The radiosonde flight can last in excess of two hours, and during this time the radiosonde can ascend to over 115,000 feet (35,000 m) and drift more than 125 miles (200 km) from the release point. During the flight, the radiosonde is exposed to temperatures as cold as -130°F (-92°C) and an air pressure only few thousandths of what is found on the Earth's surface.
When the balloon has expanded beyond its elastic limit (about 20 feet in diameter) and bursts, a small parachute slows the descent of the radiosonde, minimizing the danger to lives and property.
Only about 20 percent of the approximately 75,000 radiosondes released by the NWS each year are found and returned to the NWS for reconditioning. These rebuilt radiosondes are used again, saving the NWS the cost of a new instrument. If you find a radiosonde, follow the mailing instructions printed on the side of the instrument.
Although all the data from the flight are used, data from the surface to the 400 mb pressure level (about 23,000 feet / 7000 m) are considered minimally acceptable for NWS operations. Therefore, a flight may be deemed a failure and a second radiosonde is released if the balloon bursts before reaching the 400 mb pressure level or if more than 6 minutes of pressure and/or temperature data between the surface and 400 mb are missing.
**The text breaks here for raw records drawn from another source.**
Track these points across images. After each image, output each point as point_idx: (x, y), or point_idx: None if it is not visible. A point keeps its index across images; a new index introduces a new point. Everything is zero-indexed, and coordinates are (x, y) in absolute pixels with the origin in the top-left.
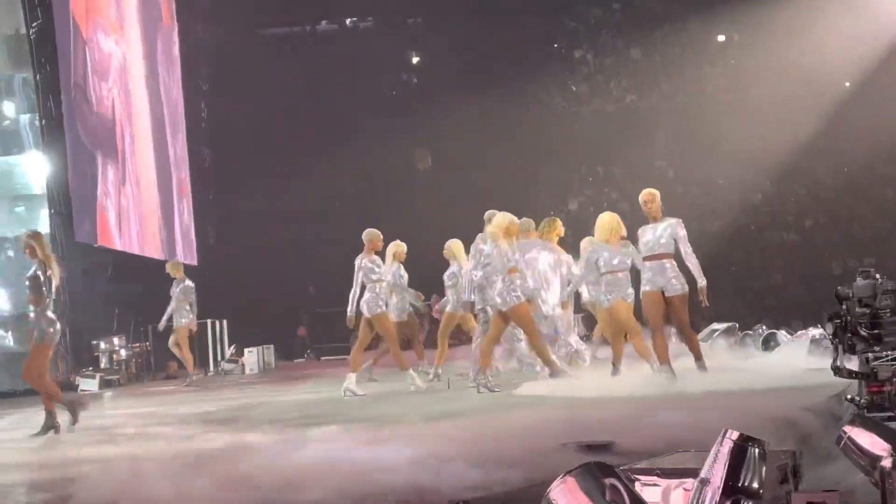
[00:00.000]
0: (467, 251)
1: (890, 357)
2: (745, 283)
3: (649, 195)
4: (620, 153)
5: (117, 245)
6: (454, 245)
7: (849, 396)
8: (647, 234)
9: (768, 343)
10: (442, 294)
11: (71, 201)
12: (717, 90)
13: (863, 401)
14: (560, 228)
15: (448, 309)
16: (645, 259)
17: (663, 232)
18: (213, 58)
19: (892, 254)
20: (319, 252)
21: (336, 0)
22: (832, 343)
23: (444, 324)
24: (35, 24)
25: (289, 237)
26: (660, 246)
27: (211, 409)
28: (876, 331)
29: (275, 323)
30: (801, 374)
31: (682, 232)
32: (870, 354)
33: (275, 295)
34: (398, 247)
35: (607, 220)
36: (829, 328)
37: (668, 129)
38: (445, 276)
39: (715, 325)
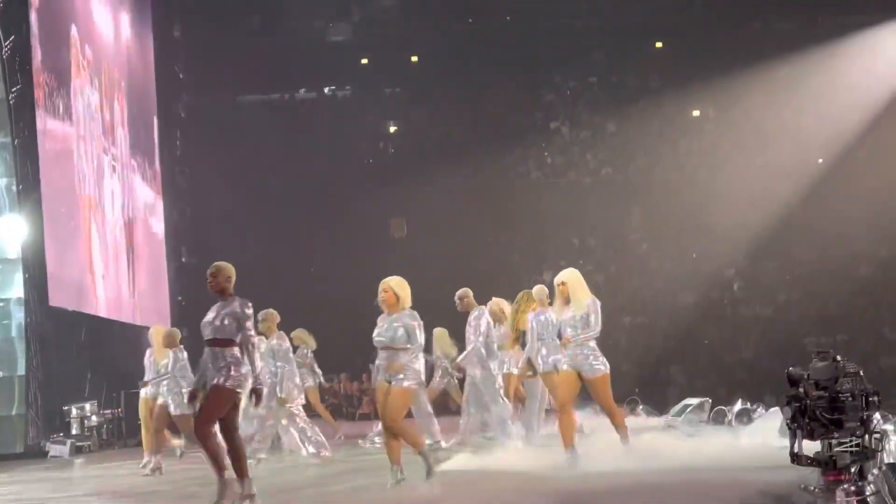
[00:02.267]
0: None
1: (851, 444)
2: (719, 357)
3: None
4: (595, 225)
5: (90, 310)
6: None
7: (803, 485)
8: None
9: (741, 419)
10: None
11: (46, 265)
12: (691, 165)
13: (818, 490)
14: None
15: None
16: None
17: None
18: (191, 123)
19: (865, 331)
20: (294, 317)
21: (315, 68)
22: (790, 428)
23: None
24: (15, 88)
25: (263, 302)
26: None
27: None
28: (836, 416)
29: None
30: (770, 452)
31: None
32: (831, 441)
33: None
34: None
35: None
36: (788, 412)
37: (643, 202)
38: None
39: (688, 400)
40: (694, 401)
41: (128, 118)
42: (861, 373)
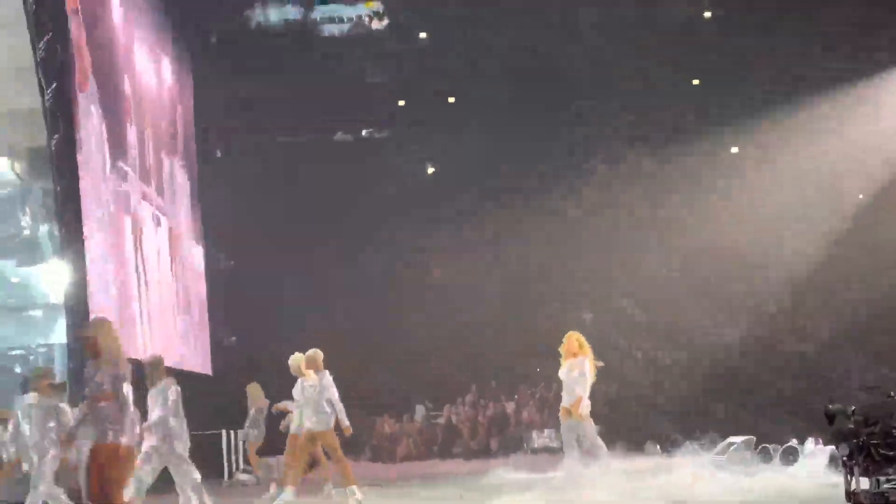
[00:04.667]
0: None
1: None
2: (763, 395)
3: None
4: (634, 263)
5: (134, 355)
6: None
7: None
8: None
9: (787, 457)
10: None
11: (88, 311)
12: (730, 202)
13: None
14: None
15: None
16: None
17: None
18: (229, 165)
19: None
20: (335, 361)
21: (352, 111)
22: (846, 465)
23: None
24: (56, 135)
25: (304, 344)
26: None
27: None
28: (892, 452)
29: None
30: (818, 490)
31: None
32: (880, 478)
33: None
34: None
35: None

Worldwide, there are nearly a 900 upper-air observation stations. Most are located in the Northern Hemisphere and all observations are usually taken at the same time each day (00:00 UTC and/or 12:00 UTC), 365 days a year. Observations are made by the NWS at 92 stations - 69 in the conterminous United States, 13 in Alaska, nine in the Pacific, and one in Puerto Rico. NWS supports the operation of 10 other stations in the Caribbean. Through international agreements data are exchanged between countries.
How Are Radiosonde Data Used?
Understanding and accurately predicting changes in the atmosphere requires adequate observations of the upper atmosphere. Radiosonde observations are the primary source of upper-air data and will remain so into the foreseeable future. Radiosonde observations are used over a broad spectrum of efforts including:
- Input for computer-based weather prediction models,
- Local severe storm, aviation, and marine forecasts,
- Weather and climate change research,
- Input for air pollution research, and
- Ground truth for satellite data.
Improvements in the radiosondes are coming. The National Weather Service is in the process of replacing the current radiosondes with new versions that use a Global Positioning System to track the flight.
Improvements in these observations will include:
- Requiring less operator interaction and maintenance,
- Providing complete high-resolution information to users,
- Providing consistent and accurate measurement of surface weather parameters at the point of balloon release, and
- Increase amount of data provided to users (at one second resolution or about every 20 feet through the atmosphere).